In Kuntz, the Supreme Court held that a person’s mere access to a document does not constitute “physical possession” of the document under the definition of “possession, custody or control” stated in Rule 192.7(b). Kuntz, 124 S.W.3d at 184. There, Kuntz’s ability to access confidential documents that his corporate employer had prepared for a business client did not constitute possession of the documents within the meaning of the discovery rules. Id. In addition, Kuntz’s production of the documents would have violated the confidentiality agreement with his employer, and the consulting agreement between his employer and its client, thereby subjecting him to potential liability. Id. Under Kuntz, it is clear that the Attorneys do not have legal possession of the Shell documents within the meaning of Rule 192.3(b). In addition, as in Kuntz, requiring the Attorneys to produce the Shell documents to the Casas would force them to violate the Protective Order, and subject them to a potential suit for damages by Shell. See id.

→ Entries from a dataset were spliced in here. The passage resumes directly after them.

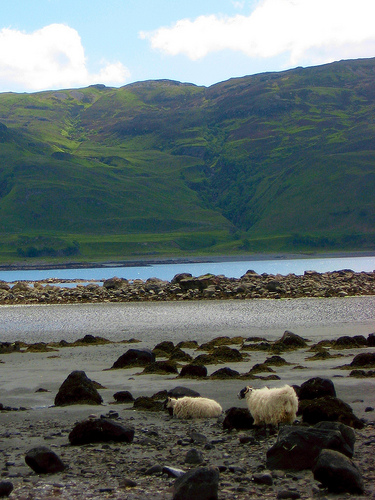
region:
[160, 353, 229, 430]
White animal near rocks.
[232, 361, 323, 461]
White animal near rocks.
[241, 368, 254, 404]
Horns on animal's head.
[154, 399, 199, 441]
Horns on animals head.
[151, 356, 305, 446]
2 white animals on beach area.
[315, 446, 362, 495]
Large dark rock on beach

The Casas alternatively argue that disclosure of the Shell documents to them would not violate the Protective Order because as parties they are “qualified persons” to whom the Protective Order permits disclosure. We disagree. The Protective Order’s definition of a “qualified person” limits permissible disclosure to “parties ... to whom disclosure of Confidential Information is reasonably necessary for purposes of the administration, preparation, trial, or appeal of this Litigation.” The litigation to which the Protective Order refers is the Shell lawsuit, which has been concluded. As the Casas also recognize, their suit against the Attorneys constitutes a separate and distinct, although related, case. Disclosure of the Shell documents to the Casas in this fee dispute case would violate the continuing terms of the Protective Order.
Accordingly, we hold the trial court abused its discretion in finding that Shell did not have standing to object to disclosure of its documents under Rule 192.6(a), and in compelling production of the Shell documents that are subject to a Protective Order between the Casas and Shell. We further hold that Shell does not have an adequate remedy by appeal. See Kuntz, 124 S.W.3d at 184. Therefore, we conditionally grant the writ of mandamus. The writ will only issue if the trial judge fails to withdraw his May 17, 2005 orders holding Shell lacks standing and compelling production of the Shell documents within ten days from the date of our opinion and order.